There are no perfect solutions for discrete optimisation, particularly if you are looking for a global rather than a local minimum. In your case, the sumn of squares of residuals (payoff) function is not very well behaved and oscillates. So really we should be looking for a global minimum rather than local minima of which there can be many. The only certain way to find a global minimum is by brute force, and indeed we might take that approach here given that a brute force solution is computable in a reasonable length of time. The following code will calculate the payoff (objective) function at all values of fl and forder:
resord2 <- sapply(1:NROW(df), FUN= function(x) payoff(x, 2))
resord4 <- sapply(1:NROW(df), FUN= function(x) payoff(x, 4))
the time to calculate these functions increases only linearly with the number of rows of data. With your 43k rows this would take around a day and a half on my not particularly fast laptop computer.
Fortunately, however, we don't need to invest that much computation time. The following Figure shows the sum of squares of the residuals for forder=2 (blue line) and forder=4 (red line), for values of fl up 40.
resord2 <- sapply(1:40, FUN= function(x) payoff(x, 2))
resord4 <- sapply(1:40, FUN= function(x) payoff(x, 4))
plot(1:40, resord2, log="y", type="l", col="blue", xlab="dl", ylab="residual sum of squares")
lines(1:40, resord4, col="red")
It is clear that high values of fl lead to high residual sum of sqaures. Therefore we can limit the optimisation search to dl < max.dl. Here I use a max.dl of 40.
resord2 <- sapply(1:40, FUN= function(x) payoff(x, 2))
resord4 <- sapply(1:40, FUN= function(x) payoff(x, 4))
which.min(resord2)
# 3
which.min(resord4)
# 3
If we want to convince ourselves that the residual sum of squares really does increase with fl over a larger range, we can create a quick reality check using a larger range of values for fl incrementing in larger steps:
low_fl <- 10
high_fl <- 100
step_size <- 10
fl <- seq(low_fl, high_fl, by=step_size)
resord2 <- sapply(fl, FUN= function(x) payoff(x, 2))
plot(fl, resord2)
If I understand you correctly, you want to minimize the difference between T2 and your input, T.

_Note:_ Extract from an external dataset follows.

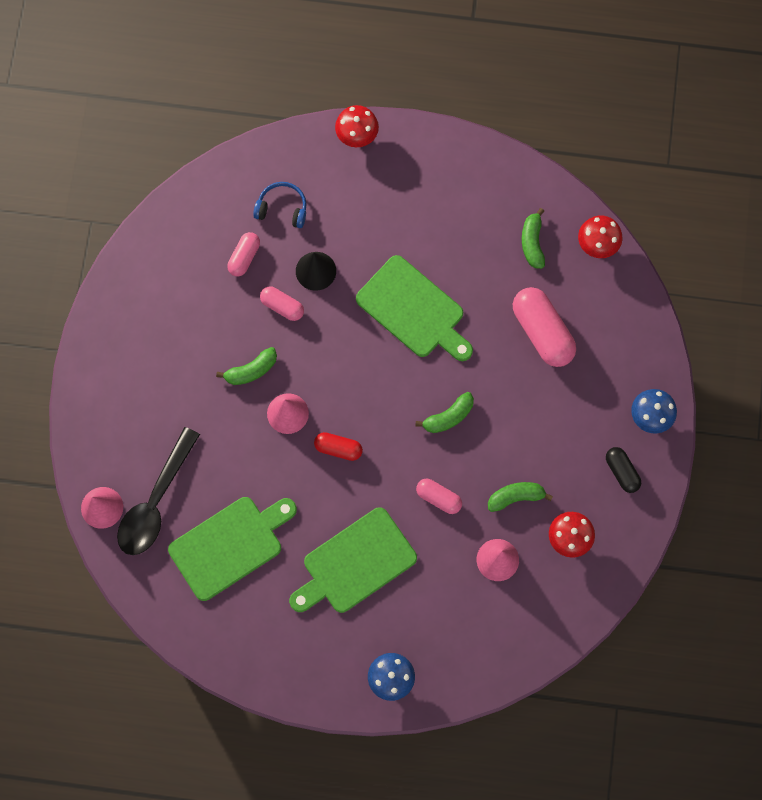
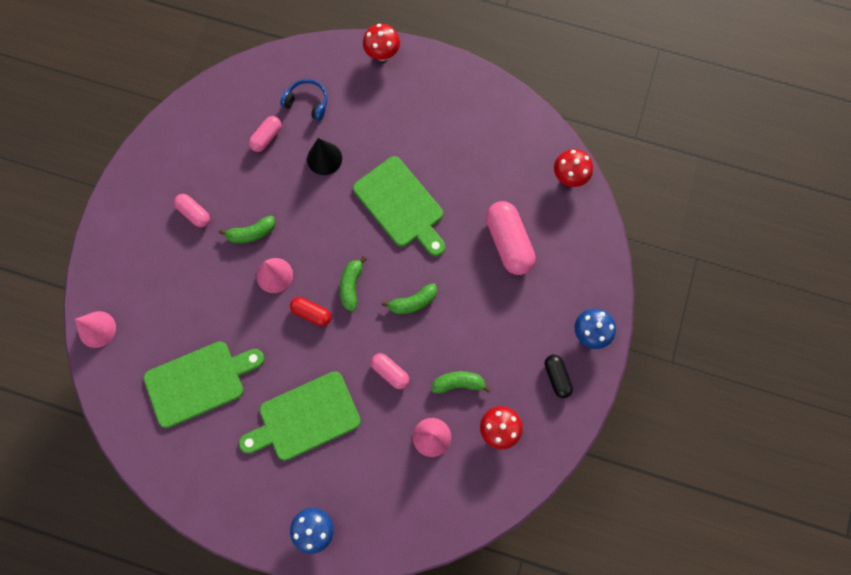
camera: 10 degrees right, 0 degrees up
black spoon [117,427,200,555] -> none
pink capsule [260,286,304,321] -> pink capsule moved to [174,194,210,227]
green banana [522,208,545,269] -> green banana moved to [340,256,367,312]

First, edit sav.gol so that the last line is return(T2) (I thought this wasn't necessary but it appears to be the case).
The below are not going to give you what I presume you'd like the answers to be, since it will pick a filtering close to 0, but this is an efficient way of finding the minima.
# make your residual function
resid <- function(fl, T, fo){
fl <- round(fl)
T2 <- sav.gol(T, fl, forder = fo, dorder = 0)
sum((T2 - T) ^ 2)
}
# optimize for order 2
results_2 <- optimize(f = resid, interval = c(1, length(df[, 1])),
T = df[, 1], fo = 2)
# optimize for order 4
results_4 <- optimize(f = resid, interval = c(1, length(df[, 1])),
T=df[, 1], fo = 4)
I plotted the values of the residuals for order 2 as fl increases (up to 10k); optimize appears to find the first local minimum and may need some tweaking. I'd recommend that you specify in your answer some lower bound and upper for your level of filtering. Then, you could use optimize with a different interval.
library(ggplot)
resids <- sapply(1:10000, resid, T = df[1:10000, 1], fo = 2)
qplot(seq_along(resids), resids / 10^10,
xlab = 'fl', ylab = 'Residual', geom='line')
By the way, the above sapply works as an alternative to optimize. You can run it on the full dataset,
resids <- sapply(1:length(df[,1], resid, T = df[, 1], fo = 2)
It looks like it will take about 10 hours on my laptop, but once it's done you can plot it as above and choose your filtering level by eye (or do which.min(resids[lb:ub]) where lb and ub are your lower and upper bounds, respectively).